• Passage:
As a preliminary matter, the timeliness of a PCRA petition is a jurisdictional requisite. Commonwealth v. Hackett, 598 Pa. 350, 956 A.2d 978 (2008), cert. denied, 556 U.S. 1285, 129 S.Ct. 2772, 174 L.Ed.2d 277 (2009). Pennsylvania law makes clear that no court has jurisdiction to hear an untimely PCRA petition. Commonwealth v. Robinson, 575 Pa. 500, 837 A.2d 1157 (2003). The PCRA requires a petition, including a second or subsequent petition, to be filed within one year of the date the underlying judgment of sentence becomes final. 42 Pa.C.S.A. § 9545(b)(1). A judgment of sentence is final "at the conclusion of direct review, including discretionary review in the Supreme Court of the United States and the Supreme Court of Pennsylvania, or at the expiration of time for seeking review." 42 Pa.C.S.A. § 9545(b)(3).
To obtain merits review of a PCRA petition filed more than one year after the judgment of sentence became final, the petitioner must allege and prove at least one of the three timeliness exceptions:
(i) the failure to raise the claim previously was the result of interference by government officials with the presentation of the claim in violation of the Constitution or laws of this Commonwealth or the Constitution or laws of the United States;
(ii) the facts upon which the claim is predicated were unknown to the petitioner and could not have been ascertained by the exercise of due diligence; or
(iii) the right asserted is a constitutional right that was crecognized by the Supreme Court of the United States or the Supreme Court of Pennsylvania after the time period provided in this section and has been held by that court to apply retroactively.42 Pa.C.S.A. § 9545(b)(1)(i)-(iii). Generally, "a claim of ineffective assistance of counsel does not provide an exception to the PCRA time bar." Commonwealth v. Sims, 251 A.3d 445, 448 (Pa.Super. 2021), appeal denied, __Pa.__, 265 A.3d 194 (2021).

• What this exercise asks:
[1] According to the passage on PCRA timeliness, within what period must a PCRA petition be filed?
[2] Write the next part of the passage on PCRA petition timeliness, starting after its final sentence.

(Data listing)
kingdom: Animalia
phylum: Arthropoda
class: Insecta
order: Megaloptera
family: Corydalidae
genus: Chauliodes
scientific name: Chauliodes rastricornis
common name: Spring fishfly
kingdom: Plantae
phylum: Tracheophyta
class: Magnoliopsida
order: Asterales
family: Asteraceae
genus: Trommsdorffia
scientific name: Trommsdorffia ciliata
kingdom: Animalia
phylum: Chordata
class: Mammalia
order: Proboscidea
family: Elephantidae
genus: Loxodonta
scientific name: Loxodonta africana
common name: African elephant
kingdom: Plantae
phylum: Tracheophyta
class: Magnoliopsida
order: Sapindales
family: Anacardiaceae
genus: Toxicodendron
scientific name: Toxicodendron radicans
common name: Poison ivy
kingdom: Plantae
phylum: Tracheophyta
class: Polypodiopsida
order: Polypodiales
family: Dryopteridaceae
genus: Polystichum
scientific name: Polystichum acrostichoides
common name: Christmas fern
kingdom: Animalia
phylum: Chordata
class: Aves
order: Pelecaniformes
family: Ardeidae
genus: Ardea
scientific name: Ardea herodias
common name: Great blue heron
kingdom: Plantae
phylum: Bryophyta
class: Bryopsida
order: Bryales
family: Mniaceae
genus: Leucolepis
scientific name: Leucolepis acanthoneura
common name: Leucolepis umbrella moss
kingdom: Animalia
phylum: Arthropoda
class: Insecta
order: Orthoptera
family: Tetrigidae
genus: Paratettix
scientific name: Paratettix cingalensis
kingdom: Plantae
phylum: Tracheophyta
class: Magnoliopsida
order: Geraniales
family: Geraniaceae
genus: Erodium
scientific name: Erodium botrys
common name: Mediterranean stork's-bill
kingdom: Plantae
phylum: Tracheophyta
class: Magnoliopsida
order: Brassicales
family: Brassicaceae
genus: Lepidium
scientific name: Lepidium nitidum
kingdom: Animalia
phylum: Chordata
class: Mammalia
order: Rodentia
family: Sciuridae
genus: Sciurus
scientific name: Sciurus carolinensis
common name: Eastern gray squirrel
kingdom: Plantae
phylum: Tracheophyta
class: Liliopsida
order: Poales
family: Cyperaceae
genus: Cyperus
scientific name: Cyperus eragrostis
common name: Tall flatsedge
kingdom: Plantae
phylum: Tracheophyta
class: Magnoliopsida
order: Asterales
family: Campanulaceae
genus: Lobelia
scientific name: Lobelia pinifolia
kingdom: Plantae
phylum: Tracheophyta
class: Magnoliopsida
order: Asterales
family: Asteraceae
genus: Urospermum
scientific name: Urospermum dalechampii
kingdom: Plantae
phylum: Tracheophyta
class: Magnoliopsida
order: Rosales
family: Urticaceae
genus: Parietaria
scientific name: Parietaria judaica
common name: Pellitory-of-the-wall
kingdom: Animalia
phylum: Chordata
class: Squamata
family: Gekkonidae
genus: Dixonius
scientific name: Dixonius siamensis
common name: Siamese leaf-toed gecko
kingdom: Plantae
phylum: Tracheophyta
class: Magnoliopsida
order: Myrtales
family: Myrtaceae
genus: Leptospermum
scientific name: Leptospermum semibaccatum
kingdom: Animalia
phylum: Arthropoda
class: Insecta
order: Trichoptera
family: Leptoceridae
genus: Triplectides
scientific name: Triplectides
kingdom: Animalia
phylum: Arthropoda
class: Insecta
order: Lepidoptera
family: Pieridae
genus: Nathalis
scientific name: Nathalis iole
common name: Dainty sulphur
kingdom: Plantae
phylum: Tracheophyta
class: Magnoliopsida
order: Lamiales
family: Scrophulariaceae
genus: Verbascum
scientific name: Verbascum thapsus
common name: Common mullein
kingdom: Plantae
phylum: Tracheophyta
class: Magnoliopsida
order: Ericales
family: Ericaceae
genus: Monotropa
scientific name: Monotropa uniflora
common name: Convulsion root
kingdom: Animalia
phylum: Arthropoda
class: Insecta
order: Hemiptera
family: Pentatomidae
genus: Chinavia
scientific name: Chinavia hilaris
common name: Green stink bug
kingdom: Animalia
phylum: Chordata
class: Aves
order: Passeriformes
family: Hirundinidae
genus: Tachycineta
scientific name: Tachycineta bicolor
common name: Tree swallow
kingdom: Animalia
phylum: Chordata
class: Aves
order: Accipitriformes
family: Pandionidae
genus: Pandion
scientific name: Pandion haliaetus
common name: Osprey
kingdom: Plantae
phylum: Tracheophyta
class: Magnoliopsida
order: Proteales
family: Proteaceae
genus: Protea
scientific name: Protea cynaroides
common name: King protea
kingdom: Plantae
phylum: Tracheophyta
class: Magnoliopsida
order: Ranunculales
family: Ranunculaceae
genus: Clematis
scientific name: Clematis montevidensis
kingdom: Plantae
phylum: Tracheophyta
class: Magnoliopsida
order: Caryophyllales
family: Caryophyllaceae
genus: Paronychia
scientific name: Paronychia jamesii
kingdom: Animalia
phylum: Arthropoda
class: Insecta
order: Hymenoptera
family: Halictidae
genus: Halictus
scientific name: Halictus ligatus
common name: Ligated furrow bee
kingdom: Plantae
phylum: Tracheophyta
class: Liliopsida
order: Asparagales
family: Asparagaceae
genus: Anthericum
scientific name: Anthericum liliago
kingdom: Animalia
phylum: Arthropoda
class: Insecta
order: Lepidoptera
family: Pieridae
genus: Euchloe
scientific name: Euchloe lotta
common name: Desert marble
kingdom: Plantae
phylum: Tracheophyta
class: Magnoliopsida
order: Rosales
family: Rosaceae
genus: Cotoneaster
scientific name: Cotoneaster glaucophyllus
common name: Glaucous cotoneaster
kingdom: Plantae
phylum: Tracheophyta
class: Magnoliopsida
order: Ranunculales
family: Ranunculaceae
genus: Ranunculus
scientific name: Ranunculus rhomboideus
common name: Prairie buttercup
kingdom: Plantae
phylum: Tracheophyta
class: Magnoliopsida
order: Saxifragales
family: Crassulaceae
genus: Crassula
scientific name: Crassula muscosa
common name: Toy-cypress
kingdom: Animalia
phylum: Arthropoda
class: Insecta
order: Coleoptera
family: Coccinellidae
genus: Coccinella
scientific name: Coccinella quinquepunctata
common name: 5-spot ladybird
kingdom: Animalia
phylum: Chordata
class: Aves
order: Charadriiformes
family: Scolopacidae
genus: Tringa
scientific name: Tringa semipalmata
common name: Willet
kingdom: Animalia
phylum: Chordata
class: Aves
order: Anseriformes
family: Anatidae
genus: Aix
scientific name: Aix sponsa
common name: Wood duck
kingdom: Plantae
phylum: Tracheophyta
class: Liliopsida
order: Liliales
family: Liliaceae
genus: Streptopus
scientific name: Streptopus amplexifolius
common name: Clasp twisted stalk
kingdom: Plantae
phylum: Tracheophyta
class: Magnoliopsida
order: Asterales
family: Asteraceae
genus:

• Answers for this exercise:
[1] Within one year of the date the underlying judgment of sentence becomes final.

[2]
Instantly, following Appellant's direct appeal, our Supreme Court denied allowance of appeal on November 25, 2009. Appellant's judgment of sentence became final ninety (90) days later, on or about February 23, 2010. See U.S.Sup.Ct.R. 13 (stating appellant must file petition for writ of certiorari with United States Supreme Court within 90 days after entry of judgment by state court of last resort). Thus, Appellant had until February 23, 2011 to file a timely PCRA petition.
Appellant filed the current PCRA petition on May 20, 2022, which is facially untimely. See 42 Pa.C.S.A. § 9545(b)(1). In his brief, Appellant vaguely attempts to invoke the newly discovered facts and the newly recognized constitutional right exceptions to the PCRA time bar, based on our Supreme Court's decision in Drummond. Nevertheless, judicial decisions do not constitute a "new fact" for purposes of the exception. See Commonwealth v. Watts, 611 Pa. 80, 23 A.3d 980 (2011) (explaining subsequent decisional law does not constitute new "fact" per Section 9545(b)(1)(ii)). Additionally, the Drummond Court did not hold that its decision was to apply retroactively, as required to qualify for the newly recognized constitutional right exception. See 42 Pa.C.S.A. § 9545(b)(1)(iii). See also Commonwealth v. Chambers, 35 A.3d 34, 41 (Pa.Super. 2011), appeal denied, 616 Pa. 625, 46 A.3d 715 (2012) (stating that to satisfy newly-recognized constitutional right exception under Section 9545(b)(1)(iii), petitioner must prove that there is new constitutional right and that right has been held by Supreme Court of United States or Supreme Court of Pennsylvania to apply retroactively). Therefore, Appellant has failed to prove an exception to the PCRA timeliness requirements. Accordingly, we affirm.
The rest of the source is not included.